Thanks to the reader who corrected my embarrassing typo. The dog ate my spellcheck.

Now, on to the admissions news.  Since this is not "our" year, we only know a handful of kids who have applied early decision or action.  So far, we have heard about one very-qualified girl who was accepted at Columbia.  No surprise, though, because is a varsity volleyball star, heads up an award-winning yearbook, has high test scores and supposedly wrote a killer essay.  Plus she is a very cool human being….and a multi-generational triple legacy.

Waiting to hear the results of several other kids who have applied early to BU, Duke, Georgetown, Kenyon, Michigan, Northwestern, NYU, Skidmore, Stanford, Vanderbilt, Yale and WashU(2).  This warrants some serious snooping on Facebook.  Will report back.

 

Better than Old-fashioned Plagiarism

Thanks to MOBYC (Mom of Brilliant Yale Chemist) for this piece from the Chronicle of Higher Education.
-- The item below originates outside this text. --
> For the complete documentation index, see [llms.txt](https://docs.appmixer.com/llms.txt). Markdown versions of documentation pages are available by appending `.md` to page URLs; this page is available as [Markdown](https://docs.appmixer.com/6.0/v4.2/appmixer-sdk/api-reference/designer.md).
It's about a college grad, referred to as "The Shadow Scholar" who's making $66k a year writing papers for college students.  He even does 75-page assignments for kids who are barely literate enough to send a legible text, people who send him thanks you's with profound messages such as "thanx so much for uhelp ican going to graduate to now."

http://chronicle.com/article/The-Shadow-Scholar/125329/

The Shadow Scholar can stretch a 40-word paragraph into four pages.  His biggest customer bases are  nursing students and "lazy rich kids."  And he has perfected the use of stock academic phrases like the following (fill in the blanks):

"A close consideration of the events which occurred in ____ during the ____ demonstrate that ____ had entered into a phase of widespread cultural, social, and economic change that would define ____ for decades to come."

If I were a professor, I must admit that I would not be thrilled to have to read hundreds of 75-page papers.  In fact, I can barely get through my book club book every month.  So I might even be tempted to hire somebody to read the 75-page papers written by random ghostwriters who had never attended my class.  With this in mind, the Neurotic Parent Institute has commissioned a study to find out whether a new crop of "Shadow Professors" has emerged. 

In the meantime, the Institute is also pondering why any professor in his or her right mind would assign a 75-page paper.  Why would anyone possibly want to encourage kids, who lack clarity of thought to begin with, to ramble on forever?  Kickbacks from Shadow Scholars, perhaps?